Tüketime cephe almanın ve kamu otoritesi marifetiyle insanların tükettiği şeylere veya onların miktarına keyfî sınırlar koymaya çalışmanın doğuracağı sonuçlar hakkında epeyce ampirik bilgiye sahibiz. Geçenlerde okuduğum Küba”yla ilgili bir haber bu bakımdan çok ilginç. Küba”da devrimden sonra “kapitalist tüketimi engellemek” için otomobil satışları yasaklanmıştı. Bu saçma kararın sonucu olarak milyonlarca Kübalı otomobil kullanma zevkinden ve faydalarından mahrum kaldı. Araba üretimi de ithali de yapılmadığı için ülke otomobil müzesine döndü. Bir süre önce bu politika değiştirildi ve otomobil satışları serbest bırakıldı. Ne var ki, ayda ortalama 20 dolar (evet, yanlış okumadınız, 30 günde 20 Amerikan Doları) kazanan Kübalının bir otomobil sahibi olmak için 175 yıl çalışması gerekiyor. Daha önceden otomobil satışları devlet tekelindeymiş. Başvurana 5 yıl sonra sıra geliyormuş. Sırada önce çıkmak için rüşvet devreye giriyormuş. Yılda 200 araba için 100 bin başvuru yapılıyormuş. Otomobil satışı serbest bırakılmış ama yeni otomobillerden çok yüksek vergi alınıyormuş. Dolayısıyla, otomobiller komşu ülkelerdekine kıyasla 4 kat pahalıymış. ABD”de 13 bin dolara satılan otomobilin fiyatı Küba”da 42 bin dolardan başlıyormuş.

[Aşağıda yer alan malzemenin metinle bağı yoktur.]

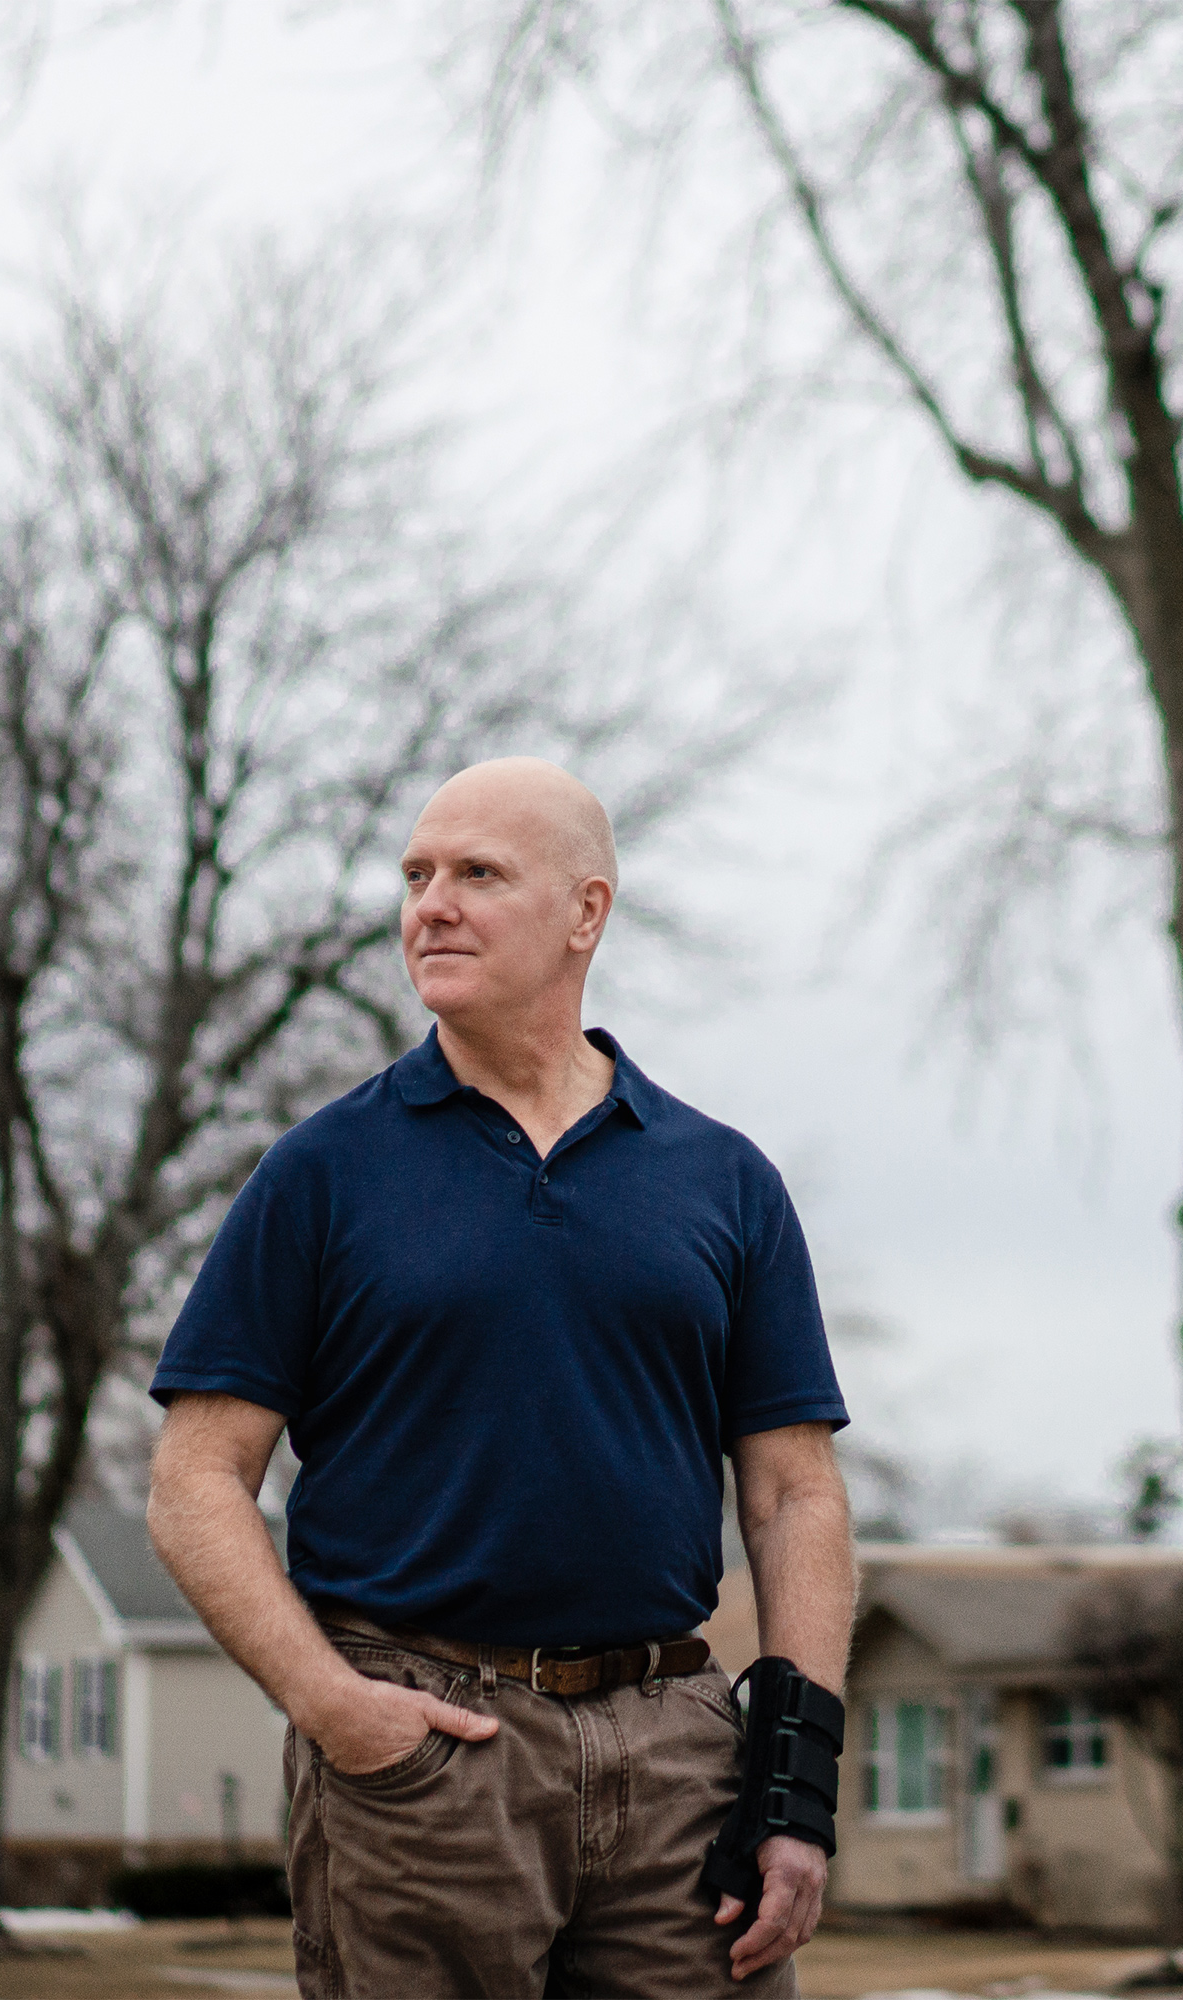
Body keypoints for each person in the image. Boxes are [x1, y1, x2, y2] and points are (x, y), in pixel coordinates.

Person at [145, 757, 856, 1999]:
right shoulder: (321, 1172)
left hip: (680, 1749)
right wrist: (335, 1705)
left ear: (586, 911)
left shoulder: (722, 1180)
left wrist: (795, 1785)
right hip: (423, 1750)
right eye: (417, 874)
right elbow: (195, 1476)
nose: (431, 903)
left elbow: (796, 1494)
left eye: (478, 873)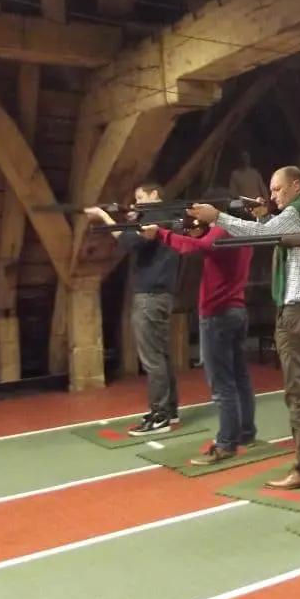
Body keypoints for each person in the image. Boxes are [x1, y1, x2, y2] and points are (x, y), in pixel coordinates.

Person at [187, 166, 300, 489]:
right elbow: (275, 231)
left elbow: (258, 235)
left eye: (277, 189)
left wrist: (217, 217)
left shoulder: (297, 210)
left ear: (295, 186)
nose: (272, 195)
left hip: (298, 311)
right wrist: (265, 216)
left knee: (298, 393)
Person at [140, 199, 256, 465]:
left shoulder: (223, 231)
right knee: (240, 378)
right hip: (237, 311)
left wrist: (161, 234)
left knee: (222, 385)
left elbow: (197, 247)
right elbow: (205, 245)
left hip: (217, 314)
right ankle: (245, 432)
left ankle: (226, 444)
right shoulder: (244, 231)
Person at [85, 183, 180, 436]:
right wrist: (133, 220)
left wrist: (104, 217)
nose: (136, 202)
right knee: (161, 355)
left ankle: (159, 415)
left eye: (140, 197)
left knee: (152, 358)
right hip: (162, 294)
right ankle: (169, 410)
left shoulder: (154, 216)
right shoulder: (164, 215)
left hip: (150, 295)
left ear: (154, 195)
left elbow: (130, 242)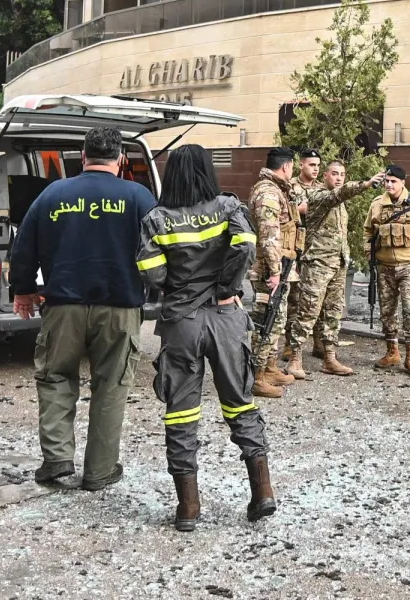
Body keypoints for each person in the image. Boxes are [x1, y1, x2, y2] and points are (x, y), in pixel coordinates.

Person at [136, 144, 276, 532]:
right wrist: (226, 286)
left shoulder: (156, 219)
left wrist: (181, 287)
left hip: (181, 321)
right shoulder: (228, 207)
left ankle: (188, 509)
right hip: (226, 317)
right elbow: (246, 247)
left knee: (181, 412)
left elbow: (150, 272)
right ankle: (263, 493)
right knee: (240, 402)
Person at [10, 126, 156, 491]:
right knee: (111, 387)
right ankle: (99, 471)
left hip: (63, 307)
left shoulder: (53, 193)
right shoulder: (139, 197)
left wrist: (24, 290)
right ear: (121, 159)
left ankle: (57, 458)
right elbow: (159, 249)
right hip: (120, 308)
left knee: (55, 377)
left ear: (84, 155)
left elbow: (24, 247)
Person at [291, 160, 384, 376]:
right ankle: (295, 358)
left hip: (338, 262)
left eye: (342, 174)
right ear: (325, 176)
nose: (339, 178)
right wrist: (366, 184)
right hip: (318, 263)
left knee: (333, 312)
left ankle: (330, 358)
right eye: (334, 173)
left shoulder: (339, 203)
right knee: (308, 311)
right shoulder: (318, 196)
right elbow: (339, 194)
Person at [364, 165, 410, 376]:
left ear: (403, 182)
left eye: (393, 181)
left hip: (409, 266)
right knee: (387, 311)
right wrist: (369, 254)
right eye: (386, 181)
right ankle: (392, 352)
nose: (389, 185)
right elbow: (368, 231)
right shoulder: (377, 204)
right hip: (384, 266)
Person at [247, 147, 302, 398]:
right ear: (286, 166)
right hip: (270, 270)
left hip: (281, 267)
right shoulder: (268, 192)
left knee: (277, 320)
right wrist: (275, 270)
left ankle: (269, 368)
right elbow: (269, 235)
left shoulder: (277, 190)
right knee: (266, 322)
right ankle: (256, 377)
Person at [282, 148, 321, 377]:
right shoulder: (291, 187)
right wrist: (305, 208)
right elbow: (286, 212)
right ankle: (290, 343)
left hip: (317, 248)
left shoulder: (322, 188)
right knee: (295, 298)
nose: (315, 169)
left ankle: (318, 342)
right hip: (296, 247)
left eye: (318, 165)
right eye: (311, 165)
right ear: (301, 165)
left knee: (317, 297)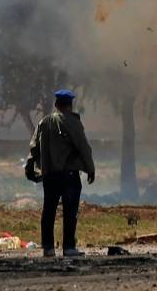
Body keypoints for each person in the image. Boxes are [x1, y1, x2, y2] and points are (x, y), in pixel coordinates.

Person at [25, 89, 95, 257]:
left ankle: (48, 248)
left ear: (56, 105)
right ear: (70, 105)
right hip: (69, 175)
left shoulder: (44, 122)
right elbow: (83, 147)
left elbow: (33, 148)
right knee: (70, 211)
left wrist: (30, 169)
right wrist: (90, 168)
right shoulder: (72, 122)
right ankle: (69, 247)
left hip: (49, 175)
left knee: (48, 210)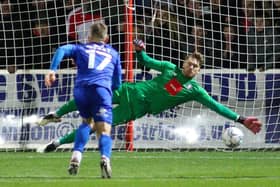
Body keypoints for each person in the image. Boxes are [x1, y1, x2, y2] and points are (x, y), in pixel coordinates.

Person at [39, 39, 262, 152]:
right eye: (190, 63)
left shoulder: (195, 91)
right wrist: (140, 50)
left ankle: (57, 142)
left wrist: (241, 119)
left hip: (134, 109)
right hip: (129, 90)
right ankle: (56, 113)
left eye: (195, 67)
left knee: (96, 126)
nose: (191, 68)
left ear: (198, 71)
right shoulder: (168, 67)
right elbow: (145, 61)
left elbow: (217, 107)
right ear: (184, 62)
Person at [44, 22, 122, 178]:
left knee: (87, 122)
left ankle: (76, 155)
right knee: (104, 129)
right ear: (106, 38)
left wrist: (52, 70)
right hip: (101, 90)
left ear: (89, 36)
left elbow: (61, 49)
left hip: (81, 90)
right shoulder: (113, 53)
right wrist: (107, 90)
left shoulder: (81, 48)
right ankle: (105, 158)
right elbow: (117, 83)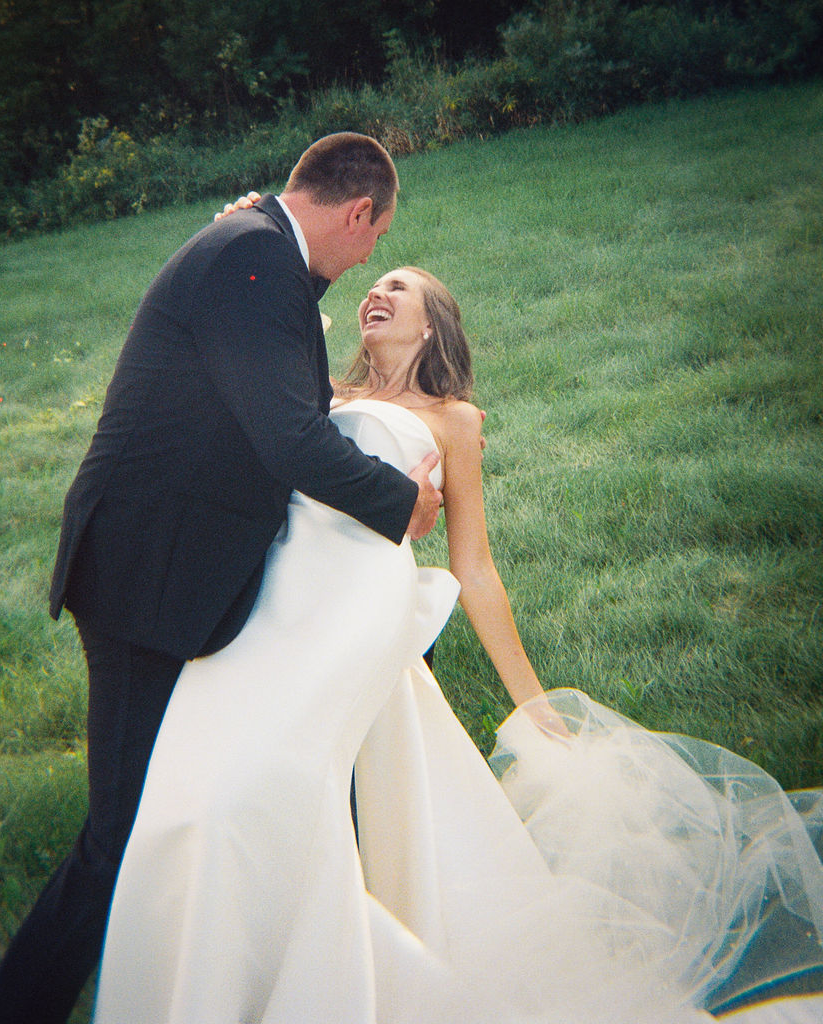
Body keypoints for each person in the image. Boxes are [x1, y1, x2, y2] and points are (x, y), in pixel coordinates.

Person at [92, 265, 823, 1023]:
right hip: (275, 617)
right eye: (372, 284)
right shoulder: (318, 399)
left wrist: (531, 698)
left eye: (399, 287)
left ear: (434, 323)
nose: (376, 293)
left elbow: (472, 565)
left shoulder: (453, 420)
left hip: (360, 624)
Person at [0, 134, 446, 1024]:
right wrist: (404, 503)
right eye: (374, 239)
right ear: (358, 214)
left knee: (248, 790)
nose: (368, 261)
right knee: (119, 840)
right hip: (142, 582)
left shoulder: (255, 249)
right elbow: (290, 440)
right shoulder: (255, 261)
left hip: (181, 576)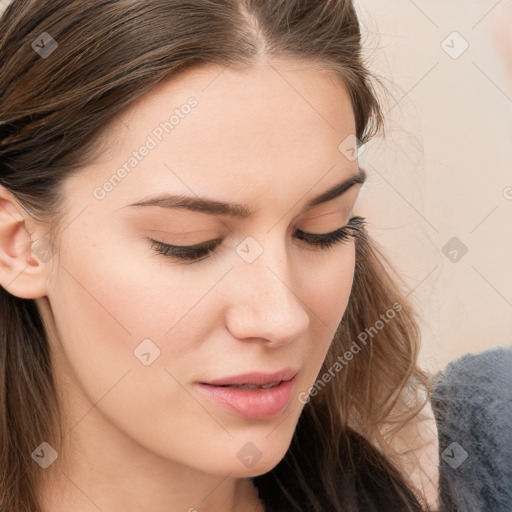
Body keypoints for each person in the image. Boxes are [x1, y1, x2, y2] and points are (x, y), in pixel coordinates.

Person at [0, 1, 510, 511]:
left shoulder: (482, 461)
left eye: (322, 231)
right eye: (190, 243)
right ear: (17, 244)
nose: (281, 318)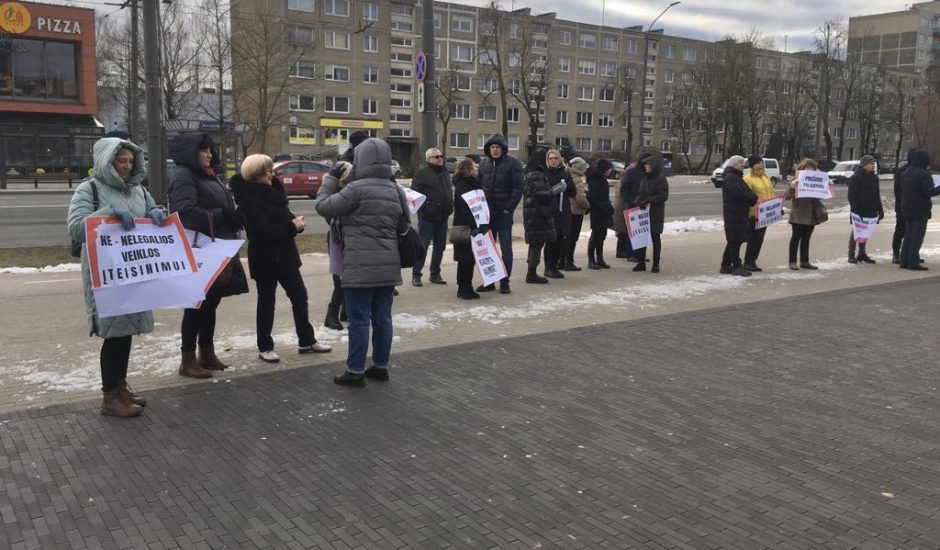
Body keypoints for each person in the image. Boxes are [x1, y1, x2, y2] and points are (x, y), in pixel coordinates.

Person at [67, 137, 165, 417]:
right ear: (107, 161)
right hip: (106, 275)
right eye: (121, 161)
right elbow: (76, 228)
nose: (126, 166)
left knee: (126, 334)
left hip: (134, 272)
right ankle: (110, 396)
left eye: (131, 161)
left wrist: (157, 215)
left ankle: (120, 386)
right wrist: (107, 213)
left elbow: (148, 218)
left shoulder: (138, 191)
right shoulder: (90, 189)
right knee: (114, 334)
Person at [315, 138, 402, 386]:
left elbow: (323, 207)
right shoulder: (394, 189)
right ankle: (381, 366)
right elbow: (404, 223)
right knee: (383, 317)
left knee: (359, 319)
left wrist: (330, 180)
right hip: (388, 263)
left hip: (358, 266)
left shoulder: (355, 190)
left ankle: (355, 371)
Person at [230, 154, 332, 364]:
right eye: (267, 170)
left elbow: (285, 219)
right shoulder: (250, 201)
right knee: (267, 303)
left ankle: (307, 340)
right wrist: (291, 226)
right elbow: (261, 233)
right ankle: (265, 346)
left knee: (299, 297)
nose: (272, 173)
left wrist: (296, 224)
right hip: (265, 259)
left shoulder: (275, 193)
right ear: (257, 175)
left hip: (286, 256)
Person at [169, 133, 248, 379]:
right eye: (205, 150)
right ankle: (188, 359)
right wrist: (223, 216)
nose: (210, 154)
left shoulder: (208, 175)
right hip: (200, 251)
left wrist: (232, 215)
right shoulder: (184, 176)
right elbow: (185, 212)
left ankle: (207, 353)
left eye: (210, 150)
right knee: (195, 306)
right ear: (191, 152)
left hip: (217, 247)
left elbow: (217, 206)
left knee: (211, 302)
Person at [323, 130, 369, 330]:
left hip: (350, 236)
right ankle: (331, 314)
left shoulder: (350, 189)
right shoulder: (339, 192)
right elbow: (326, 209)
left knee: (348, 277)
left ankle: (345, 311)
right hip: (338, 238)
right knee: (340, 278)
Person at [477, 133, 524, 294]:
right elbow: (478, 187)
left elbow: (518, 189)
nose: (495, 150)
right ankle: (489, 281)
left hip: (504, 214)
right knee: (488, 250)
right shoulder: (484, 164)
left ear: (503, 149)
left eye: (497, 147)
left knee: (506, 249)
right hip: (487, 214)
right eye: (492, 147)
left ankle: (504, 281)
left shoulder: (513, 163)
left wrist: (508, 208)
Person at [410, 147, 454, 286]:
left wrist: (449, 206)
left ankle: (435, 274)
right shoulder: (422, 173)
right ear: (429, 159)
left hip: (443, 216)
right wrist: (427, 208)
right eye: (436, 157)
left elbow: (448, 191)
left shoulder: (445, 173)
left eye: (441, 156)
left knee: (439, 247)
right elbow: (414, 195)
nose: (440, 158)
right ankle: (416, 274)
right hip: (428, 218)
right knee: (422, 246)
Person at [522, 148, 567, 283]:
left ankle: (531, 272)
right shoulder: (537, 175)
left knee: (535, 244)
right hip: (538, 215)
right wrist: (555, 190)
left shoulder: (531, 173)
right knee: (537, 245)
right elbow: (540, 195)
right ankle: (531, 274)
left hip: (533, 214)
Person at [899, 149, 940, 270]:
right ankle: (912, 262)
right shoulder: (924, 174)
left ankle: (904, 260)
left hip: (907, 208)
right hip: (920, 210)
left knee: (908, 235)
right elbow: (929, 192)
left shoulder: (906, 172)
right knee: (917, 237)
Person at [785, 158, 828, 270]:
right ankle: (792, 261)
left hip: (811, 215)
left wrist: (827, 186)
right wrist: (792, 187)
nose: (809, 169)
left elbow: (822, 195)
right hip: (798, 214)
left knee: (806, 239)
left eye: (812, 168)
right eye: (807, 167)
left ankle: (804, 261)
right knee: (795, 238)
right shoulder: (796, 180)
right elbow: (787, 197)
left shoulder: (817, 180)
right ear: (802, 168)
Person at [451, 158, 485, 299]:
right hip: (466, 226)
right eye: (474, 167)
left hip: (466, 224)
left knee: (468, 259)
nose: (476, 169)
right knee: (465, 259)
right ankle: (463, 288)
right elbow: (467, 208)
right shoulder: (465, 185)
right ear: (469, 169)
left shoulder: (466, 184)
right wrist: (475, 224)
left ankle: (467, 286)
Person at [720, 155, 758, 277]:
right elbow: (740, 194)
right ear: (734, 164)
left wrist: (752, 196)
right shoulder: (731, 178)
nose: (743, 164)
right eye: (741, 162)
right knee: (735, 241)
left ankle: (725, 265)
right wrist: (752, 198)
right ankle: (736, 266)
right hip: (734, 214)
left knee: (734, 240)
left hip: (738, 213)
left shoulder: (736, 177)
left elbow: (749, 192)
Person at [633, 155, 669, 273]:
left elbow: (663, 195)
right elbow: (640, 192)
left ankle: (656, 264)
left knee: (655, 237)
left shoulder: (660, 179)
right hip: (643, 212)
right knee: (641, 238)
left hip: (655, 213)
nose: (645, 166)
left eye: (647, 164)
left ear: (653, 166)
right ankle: (641, 262)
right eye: (644, 165)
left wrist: (648, 201)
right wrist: (638, 202)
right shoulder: (645, 178)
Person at [543, 149, 576, 278]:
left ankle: (555, 265)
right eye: (551, 158)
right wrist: (554, 191)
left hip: (563, 212)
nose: (553, 161)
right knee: (551, 240)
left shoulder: (565, 173)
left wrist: (567, 188)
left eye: (555, 158)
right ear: (547, 160)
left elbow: (573, 192)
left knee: (562, 240)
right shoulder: (544, 173)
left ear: (560, 160)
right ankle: (549, 267)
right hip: (550, 211)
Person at [846, 155, 884, 264]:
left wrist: (880, 210)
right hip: (858, 210)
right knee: (856, 232)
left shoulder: (874, 177)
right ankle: (851, 254)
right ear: (864, 165)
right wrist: (855, 211)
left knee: (866, 231)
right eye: (871, 164)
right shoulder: (856, 178)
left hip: (871, 209)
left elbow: (877, 194)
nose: (873, 166)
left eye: (874, 164)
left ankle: (862, 253)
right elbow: (851, 196)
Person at [742, 155, 775, 272]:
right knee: (753, 239)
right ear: (751, 166)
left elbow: (771, 193)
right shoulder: (748, 179)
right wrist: (756, 203)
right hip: (754, 214)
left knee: (759, 239)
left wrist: (775, 207)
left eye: (761, 163)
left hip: (765, 214)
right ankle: (748, 262)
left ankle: (753, 261)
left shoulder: (765, 177)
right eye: (757, 163)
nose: (760, 165)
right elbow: (747, 196)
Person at [619, 153, 651, 263]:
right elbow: (624, 189)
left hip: (644, 206)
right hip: (632, 206)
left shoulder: (647, 173)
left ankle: (640, 255)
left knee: (642, 231)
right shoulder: (632, 172)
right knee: (632, 232)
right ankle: (631, 254)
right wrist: (631, 201)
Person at [561, 156, 591, 271]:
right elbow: (580, 198)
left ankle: (561, 261)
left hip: (567, 210)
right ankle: (569, 262)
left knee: (565, 237)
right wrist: (588, 206)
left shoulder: (566, 175)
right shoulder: (577, 178)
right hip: (576, 212)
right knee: (572, 238)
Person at [586, 158, 614, 269]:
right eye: (609, 168)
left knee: (602, 235)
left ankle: (600, 258)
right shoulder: (595, 180)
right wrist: (604, 207)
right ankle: (591, 260)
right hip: (598, 212)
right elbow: (592, 198)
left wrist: (609, 207)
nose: (610, 170)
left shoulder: (603, 179)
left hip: (604, 211)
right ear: (604, 169)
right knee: (596, 235)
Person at [891, 151, 914, 265]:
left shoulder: (916, 170)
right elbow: (898, 190)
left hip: (911, 206)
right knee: (900, 230)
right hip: (902, 205)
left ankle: (911, 253)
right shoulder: (903, 171)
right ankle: (896, 253)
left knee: (911, 231)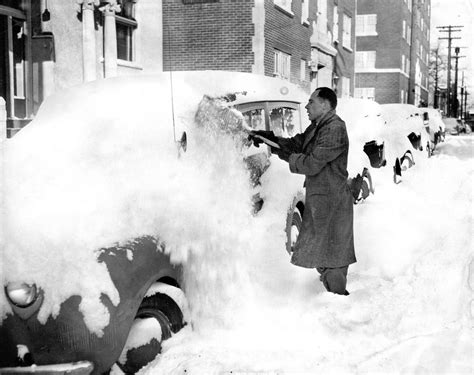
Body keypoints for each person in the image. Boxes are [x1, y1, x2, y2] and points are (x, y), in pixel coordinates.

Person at [249, 87, 356, 295]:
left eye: (311, 102)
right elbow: (296, 145)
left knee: (334, 258)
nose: (307, 106)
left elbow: (312, 163)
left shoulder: (334, 129)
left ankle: (338, 304)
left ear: (325, 105)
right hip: (322, 200)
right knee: (323, 252)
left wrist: (291, 158)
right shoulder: (318, 126)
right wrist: (268, 139)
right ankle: (329, 298)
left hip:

Haber böyle devam ediyor, ama bu kadar bilgi bize yeterli. Siz Küba”da, yani tüketimin devlet tarafından kontrol altına alındığı bir ülkede bu şartlar altında yaşamayı ister miydiniz? Devamlı insanların fazla tükettiğinden şikâyetçi olanların bu soruya cevabını çok merak ediyorum.